И Пров Михайлыч, с блеснувшими слегка небольшими его глазами, начал с тою простотою, свободою и верностью тона, каковая была ему столь присуща:

— Задумал, судырь ты мой, француз Наполеондера выкопать, а похоронен этот самый Наполеондер на острове Алене, где нет ни земли, ни воды, а только зыбь поднебесная. Но без императора всероссийского нельзя было того сделать; они и пишут государю императору нашему прошение на гербовой бумаге: «Что так, мол, и так, позвольте нам Наполеондера выкопать!» — «А мне что, говорит, плевать на то, пожалуй, выкапывайте!» Стали они рыться и видят гроб въявь, а как только к нему, он глубже в землю уходит… Бились они таким манером долгое время; хорошо, что еще на ум им пришло, — взяли наших ухтомцев, и те в пять дней, как пить дали, вырыли.

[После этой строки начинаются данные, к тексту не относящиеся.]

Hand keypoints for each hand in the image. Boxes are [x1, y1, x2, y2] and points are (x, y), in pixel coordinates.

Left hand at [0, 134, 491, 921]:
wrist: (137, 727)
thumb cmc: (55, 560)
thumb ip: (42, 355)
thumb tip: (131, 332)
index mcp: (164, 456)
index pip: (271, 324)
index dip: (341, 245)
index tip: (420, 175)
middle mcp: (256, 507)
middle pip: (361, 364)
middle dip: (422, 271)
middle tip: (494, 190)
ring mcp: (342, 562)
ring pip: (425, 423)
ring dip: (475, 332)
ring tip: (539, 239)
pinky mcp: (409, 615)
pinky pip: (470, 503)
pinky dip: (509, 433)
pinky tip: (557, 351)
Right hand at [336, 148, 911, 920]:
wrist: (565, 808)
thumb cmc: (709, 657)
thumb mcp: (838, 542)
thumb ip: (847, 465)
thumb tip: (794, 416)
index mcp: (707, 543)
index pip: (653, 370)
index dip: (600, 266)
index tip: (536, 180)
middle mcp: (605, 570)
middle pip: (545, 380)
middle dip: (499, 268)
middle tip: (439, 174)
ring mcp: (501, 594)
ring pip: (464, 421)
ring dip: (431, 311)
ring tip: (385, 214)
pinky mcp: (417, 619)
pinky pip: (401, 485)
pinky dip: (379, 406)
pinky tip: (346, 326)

Лежит, судырь ты мой, этот самый Наполеондер весь целехонек, только сапогами поизносился да волосами поистратился.

Рассказ этот так был хорошо произнесен, что даже никто не рассмеялся, а только переглянулись все между собою и как бы в удивлении пожали слегка плечами.

Под конец, впрочем, беседа была несколько омрачена печальным известием, которое принес вновь прибывший господин, с лицом отчасти польского характера, в усах, и как бы похожий на отставного военного, но на самом деле это был один из первоклассных русских музыкальных талантов.

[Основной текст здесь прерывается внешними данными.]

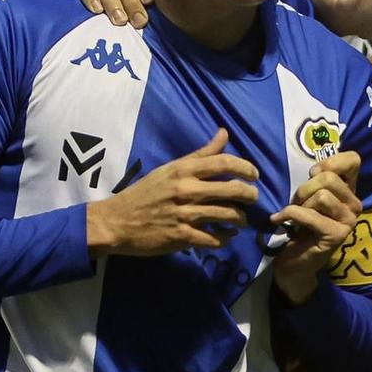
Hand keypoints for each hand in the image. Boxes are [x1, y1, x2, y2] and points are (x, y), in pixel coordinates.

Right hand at [84, 129, 259, 256]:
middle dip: (250, 195)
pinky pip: (215, 239)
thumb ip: (200, 154)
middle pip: (233, 190)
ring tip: (239, 220)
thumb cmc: (145, 193)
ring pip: (228, 215)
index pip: (224, 163)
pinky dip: (225, 238)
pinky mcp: (182, 237)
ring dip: (240, 219)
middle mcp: (186, 190)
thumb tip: (224, 133)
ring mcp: (184, 215)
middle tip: (252, 198)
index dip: (246, 168)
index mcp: (183, 171)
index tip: (254, 175)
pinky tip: (225, 235)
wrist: (116, 221)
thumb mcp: (170, 169)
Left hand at [270, 150, 363, 303]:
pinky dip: (288, 214)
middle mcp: (355, 205)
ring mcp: (348, 222)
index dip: (330, 162)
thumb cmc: (301, 227)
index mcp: (350, 192)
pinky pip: (308, 215)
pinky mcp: (336, 236)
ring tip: (294, 215)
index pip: (353, 160)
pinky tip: (279, 221)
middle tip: (298, 203)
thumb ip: (318, 179)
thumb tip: (317, 167)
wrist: (296, 264)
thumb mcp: (309, 197)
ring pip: (321, 195)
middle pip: (329, 178)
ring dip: (299, 203)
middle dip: (305, 188)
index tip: (313, 175)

— Александр Сергеич, милости просим!.. Прошу вас выпить и покушать: я сегодня праздную день моего рождения! — воскликнул ему частный пристав с подобострастием.

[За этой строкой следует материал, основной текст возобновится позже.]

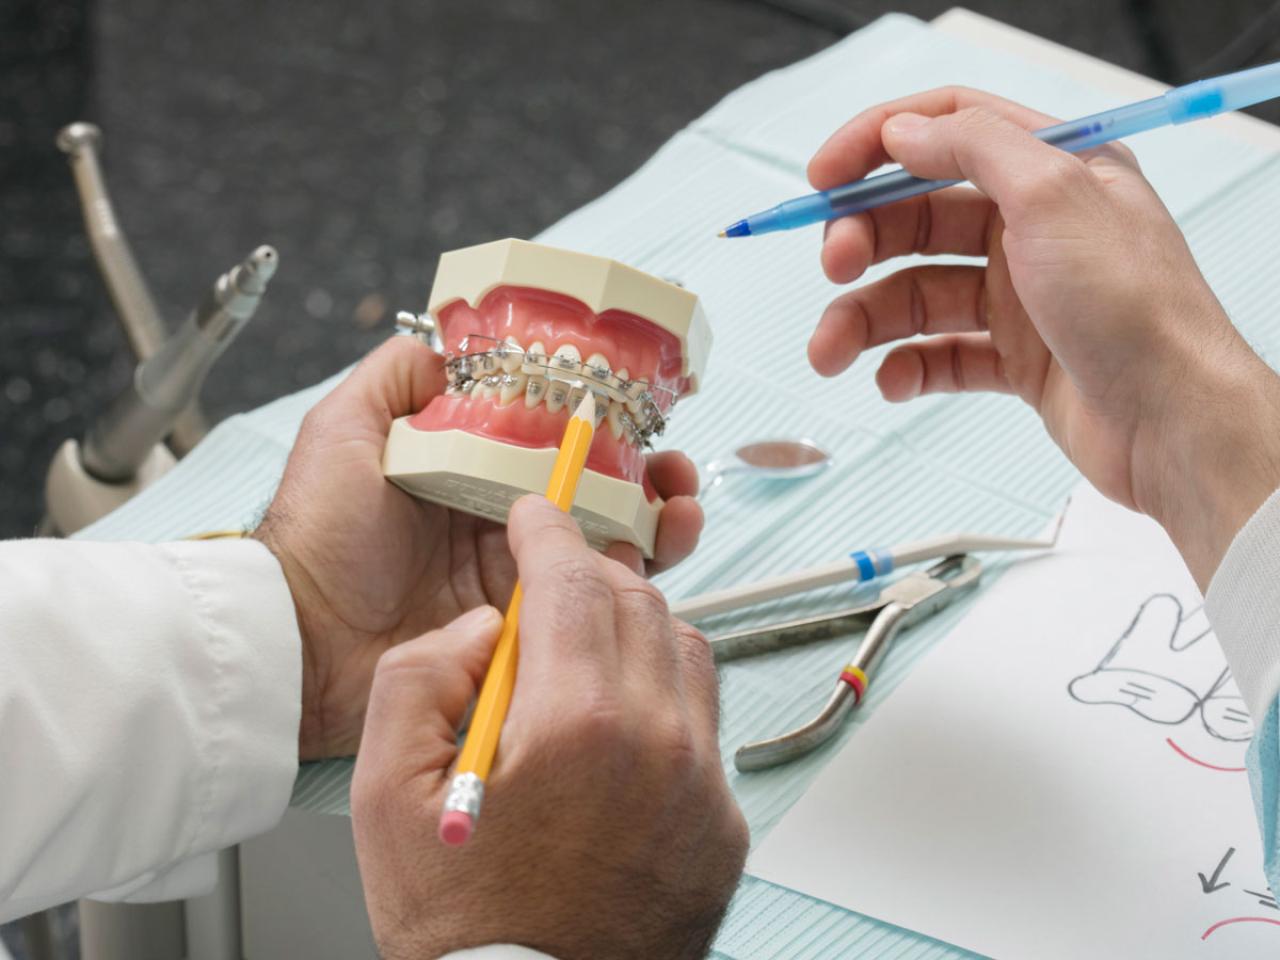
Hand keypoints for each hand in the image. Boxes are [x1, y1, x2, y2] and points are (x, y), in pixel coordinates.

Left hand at [254, 337, 704, 759]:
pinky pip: (591, 602)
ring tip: (678, 505)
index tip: (636, 410)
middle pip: (597, 489)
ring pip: (609, 542)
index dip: (602, 424)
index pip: (554, 439)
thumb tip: (452, 338)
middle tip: (671, 469)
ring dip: (657, 520)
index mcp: (471, 468)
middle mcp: (503, 519)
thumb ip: (397, 376)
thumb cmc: (318, 533)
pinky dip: (635, 580)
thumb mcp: (344, 430)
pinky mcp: (526, 626)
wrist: (305, 638)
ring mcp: (518, 575)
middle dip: (649, 473)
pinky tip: (651, 555)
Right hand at [351, 495, 747, 959]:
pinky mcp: (722, 824)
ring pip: (685, 649)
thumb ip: (420, 677)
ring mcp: (701, 785)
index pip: (573, 580)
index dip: (548, 531)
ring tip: (584, 651)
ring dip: (634, 628)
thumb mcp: (384, 794)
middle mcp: (658, 743)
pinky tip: (619, 723)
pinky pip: (705, 721)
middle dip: (588, 575)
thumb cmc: (462, 923)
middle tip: (548, 584)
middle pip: (636, 603)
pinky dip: (664, 696)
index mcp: (575, 724)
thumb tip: (486, 628)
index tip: (537, 513)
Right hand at [807, 87, 1279, 585]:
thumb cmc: (1136, 308)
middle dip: (864, 240)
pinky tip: (893, 381)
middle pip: (919, 215)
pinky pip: (940, 354)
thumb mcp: (1056, 195)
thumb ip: (973, 149)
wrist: (1174, 424)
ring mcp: (1023, 296)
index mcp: (1054, 169)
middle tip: (833, 266)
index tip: (823, 179)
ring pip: (918, 293)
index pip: (949, 129)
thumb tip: (902, 133)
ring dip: (863, 318)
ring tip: (829, 351)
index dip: (876, 145)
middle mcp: (1035, 227)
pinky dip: (907, 366)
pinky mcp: (1016, 359)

— Нет, не хочу, — отказался Александр Сергеич [Александр Сергеич – Даргомыжский (1813—1869).], — завтра мне черт знает какая пытка предстоит.

— Что такое? — спросили его почти все с беспокойством.

— Лябьева завтра повезут на площадь лишать прав состояния, — произнес мрачным голосом Александр Сергеич.

— Стало быть, дело его решено? — сказал с участием гегельянец.

— Решено-с, — ответил Александр Сергеич, бывший, видимо, незнаком с гегельянцем, — и решено безобразнейшим образом: его ни много, ни мало приговорили на каторгу.

Общий ужас встретил этот ответ, за исключением, впрочем, камер-юнкера, который, кажется, знал это прежде и в настоящем случае довольно равнодушным тоном проговорил вполголоса гегельянцу:

— Тут больше всего жаль несчастную жену Лябьева; она идет с ним на каторгу, и, говорят, женщина больная, нервная.

Александр Сергеич между тем пересел к фортепьяно и начал играть переведенную впоследствии, а тогда еще певшуюся на французском языке песню Беранже: «В ногу, ребята, идите; полно, не вешать ружья!» В его отрывистой музыке чувствовался бой барабана, сопровождающий обыкновенно все казни. Без преувеличения можно сказать, что холодные мурашки пробегали при этом по телу всех слушателей, опять-таки за исключением того же камер-юнкера, который, встав, каким-то вялым и гнусливым голосом сказал гегельянцу:

— Я завтра тоже командирован на эту процессию; хочешь, пойдем со мной!

— Поди ты! — отозвался тот с сердцем. — По-моему, это самое безнравственное любопытство.

— Нет, ничего! — проговорил вовсе, кажется, не находивший ничего безнравственного в подобном любопытстве камер-юнкер.